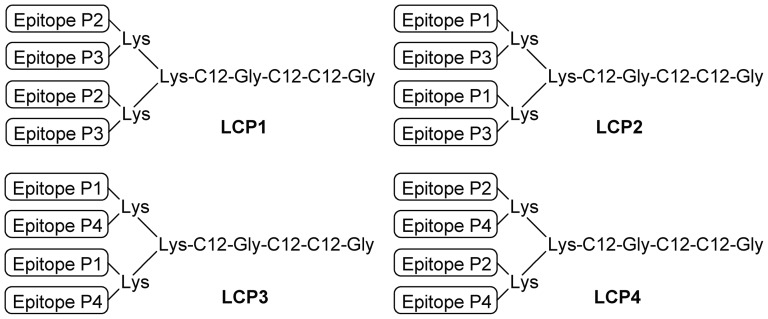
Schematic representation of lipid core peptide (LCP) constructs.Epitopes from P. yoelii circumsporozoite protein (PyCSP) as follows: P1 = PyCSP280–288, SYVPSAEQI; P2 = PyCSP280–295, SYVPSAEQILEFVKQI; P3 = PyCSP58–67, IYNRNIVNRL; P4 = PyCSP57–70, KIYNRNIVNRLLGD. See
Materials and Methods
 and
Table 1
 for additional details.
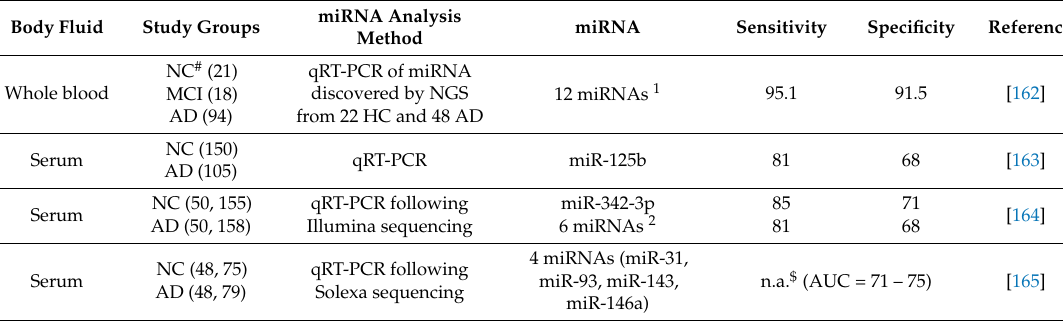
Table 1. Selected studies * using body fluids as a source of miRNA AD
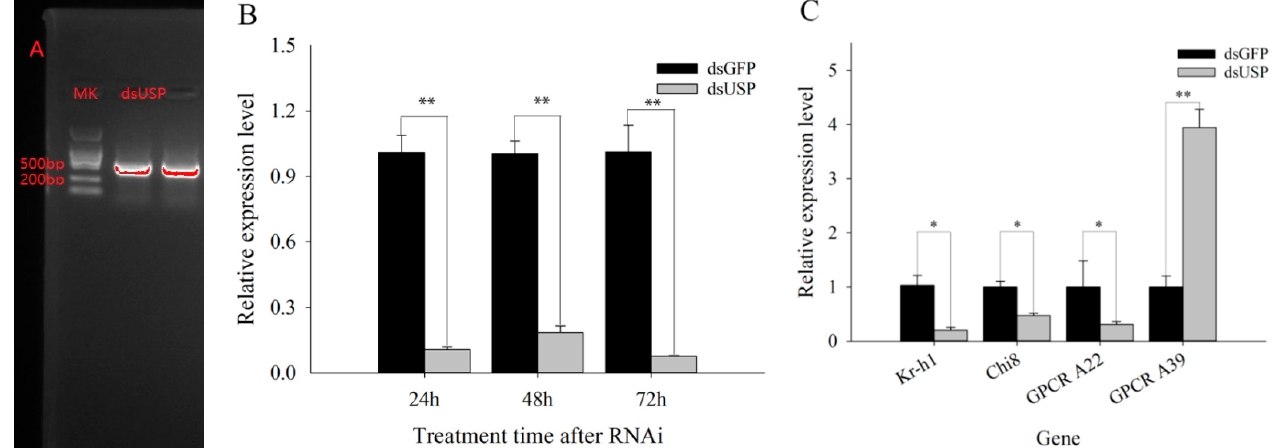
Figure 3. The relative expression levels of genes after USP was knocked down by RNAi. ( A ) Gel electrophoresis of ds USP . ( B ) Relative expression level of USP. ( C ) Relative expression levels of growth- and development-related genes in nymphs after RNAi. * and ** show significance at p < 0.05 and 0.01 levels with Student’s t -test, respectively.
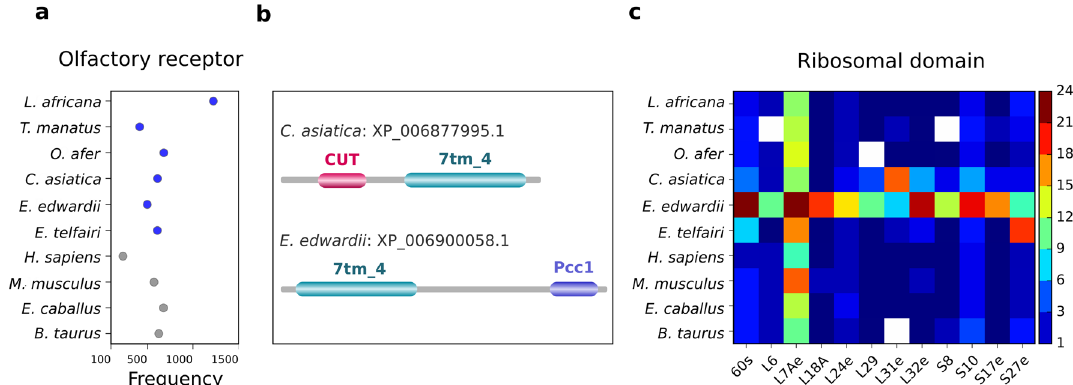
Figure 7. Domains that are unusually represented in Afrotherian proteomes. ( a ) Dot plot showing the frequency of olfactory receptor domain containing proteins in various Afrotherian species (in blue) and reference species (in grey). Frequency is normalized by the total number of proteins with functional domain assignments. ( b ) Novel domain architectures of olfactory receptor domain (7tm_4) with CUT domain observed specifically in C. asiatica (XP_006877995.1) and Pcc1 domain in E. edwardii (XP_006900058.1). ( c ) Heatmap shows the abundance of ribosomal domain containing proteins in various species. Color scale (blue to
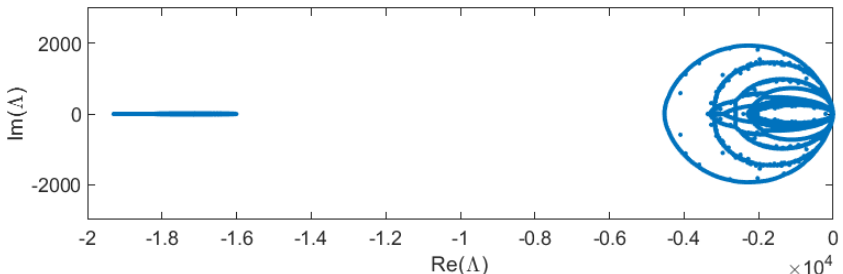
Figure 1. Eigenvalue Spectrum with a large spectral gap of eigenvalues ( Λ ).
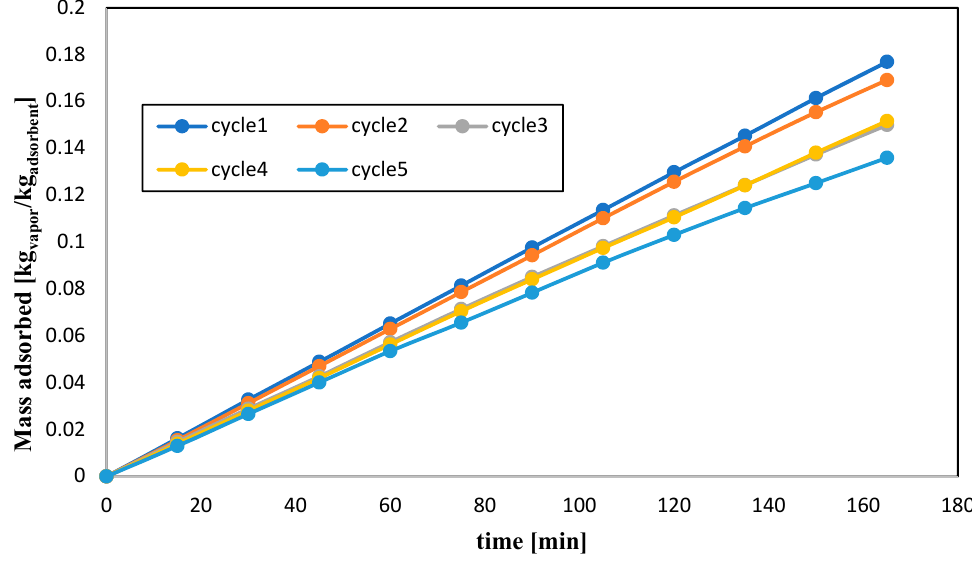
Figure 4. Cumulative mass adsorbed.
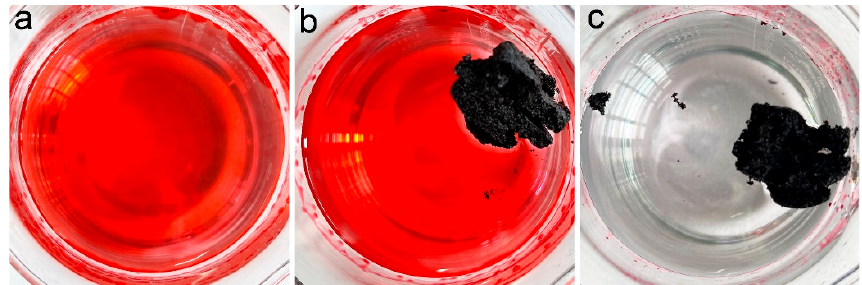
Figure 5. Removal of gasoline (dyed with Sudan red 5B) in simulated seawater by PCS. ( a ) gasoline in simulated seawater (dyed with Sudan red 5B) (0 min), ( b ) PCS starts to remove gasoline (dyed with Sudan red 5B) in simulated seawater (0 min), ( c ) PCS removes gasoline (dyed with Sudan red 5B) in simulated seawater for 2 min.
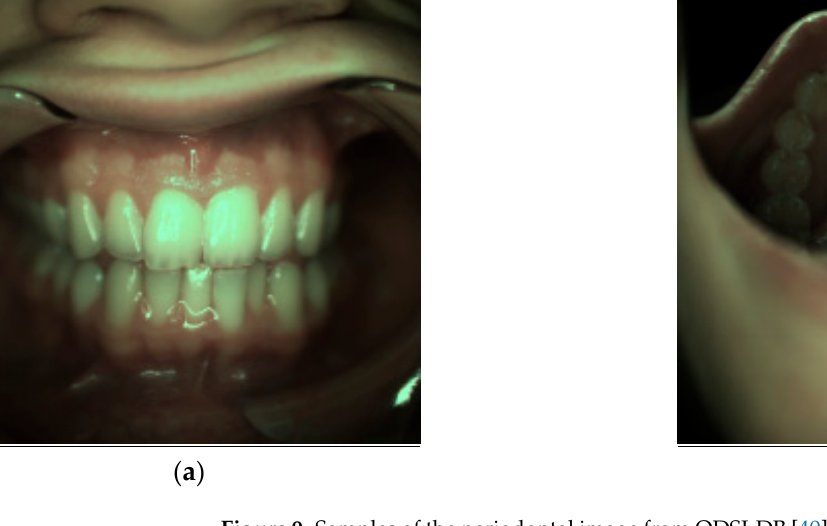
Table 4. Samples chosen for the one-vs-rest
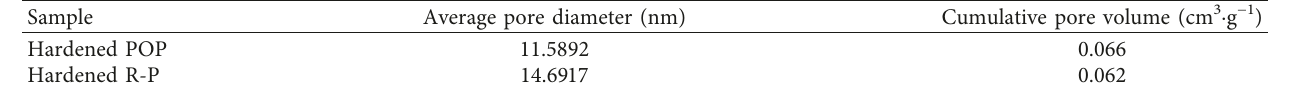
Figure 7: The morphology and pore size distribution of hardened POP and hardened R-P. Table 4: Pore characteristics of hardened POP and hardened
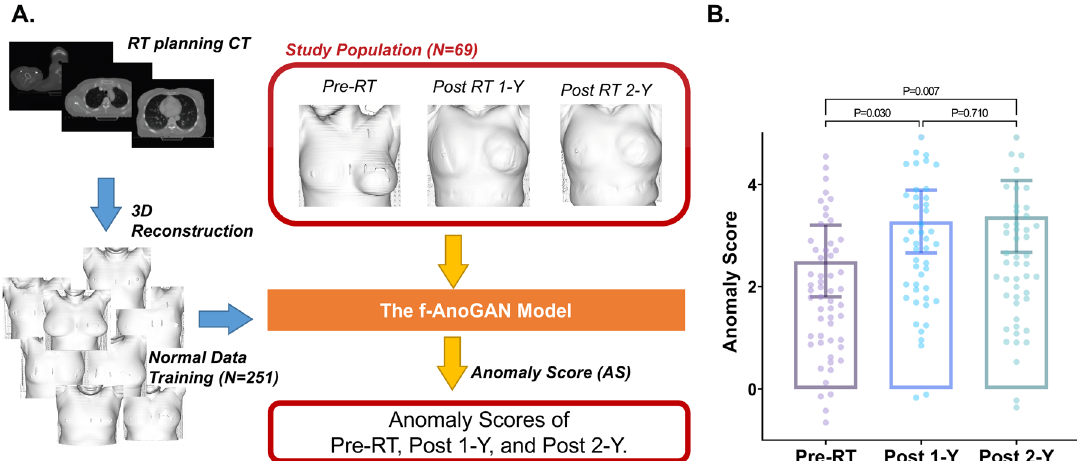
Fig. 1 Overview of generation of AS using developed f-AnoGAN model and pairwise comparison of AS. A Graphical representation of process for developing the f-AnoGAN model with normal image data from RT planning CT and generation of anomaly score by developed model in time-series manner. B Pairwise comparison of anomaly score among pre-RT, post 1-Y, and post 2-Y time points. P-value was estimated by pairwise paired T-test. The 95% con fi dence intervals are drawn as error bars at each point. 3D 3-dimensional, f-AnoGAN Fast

# PROBLEM DETAILS:
Each line of the listing is to be retyped exactly, and its pictures are to be dropped.

# RESPONSE BOX:
Schematic representation of lipid core peptide (LCP) constructs.Epitopes from P. yoelii circumsporozoite protein (PyCSP) as follows: P1 = PyCSP280–288, SYVPSAEQI; P2 = PyCSP280–295, SYVPSAEQILEFVKQI; P3 = PyCSP58–67, IYNRNIVNRL; P4 = PyCSP57–70, KIYNRNIVNRLLGD. See
Materials and Methods
 and
Table 1
 for additional details.
Table 1. Selected studies * using body fluids as a source of miRNA AD
Figure 3. The relative expression levels of genes after USP was knocked down by RNAi. ( A ) Gel electrophoresis of ds USP . ( B ) Relative expression level of USP. ( C ) Relative expression levels of growth- and development-related genes in nymphs after RNAi. * and ** show significance at p < 0.05 and 0.01 levels with Student’s t -test, respectively.
Figure 7. Domains that are unusually represented in Afrotherian proteomes. ( a ) Dot plot showing the frequency of olfactory receptor domain containing proteins in various Afrotherian species (in blue) and reference species (in grey). Frequency is normalized by the total number of proteins with functional domain assignments. ( b ) Novel domain architectures of olfactory receptor domain (7tm_4) with CUT domain observed specifically in C. asiatica (XP_006877995.1) and Pcc1 domain in E. edwardii (XP_006900058.1). ( c ) Heatmap shows the abundance of ribosomal domain containing proteins in various species. Color scale (blue to
Figure 1. Eigenvalue Spectrum with a large spectral gap of eigenvalues ( Λ ).
Figure 4. Cumulative mass adsorbed.
Figure 5. Removal of gasoline (dyed with Sudan red 5B) in simulated seawater by PCS. ( a ) gasoline in simulated seawater (dyed with Sudan red 5B) (0 min), ( b ) PCS starts to remove gasoline (dyed with Sudan red 5B) in simulated seawater (0 min), ( c ) PCS removes gasoline (dyed with Sudan red 5B) in simulated seawater for 2 min.
Table 4. Samples chosen for the one-vs-rest
Figure 7: The morphology and pore size distribution of hardened POP and hardened R-P. Table 4: Pore characteristics of hardened POP and hardened
Fig. 1 Overview of generation of AS using developed f-AnoGAN model and pairwise comparison of AS. A Graphical representation of process for developing the f-AnoGAN model with normal image data from RT planning CT and generation of anomaly score by developed model in time-series manner. B Pairwise comparison of anomaly score among pre-RT, post 1-Y, and post 2-Y time points. P-value was estimated by pairwise paired T-test. The 95% con fi dence intervals are drawn as error bars at each point. 3D 3-dimensional, f-AnoGAN Fast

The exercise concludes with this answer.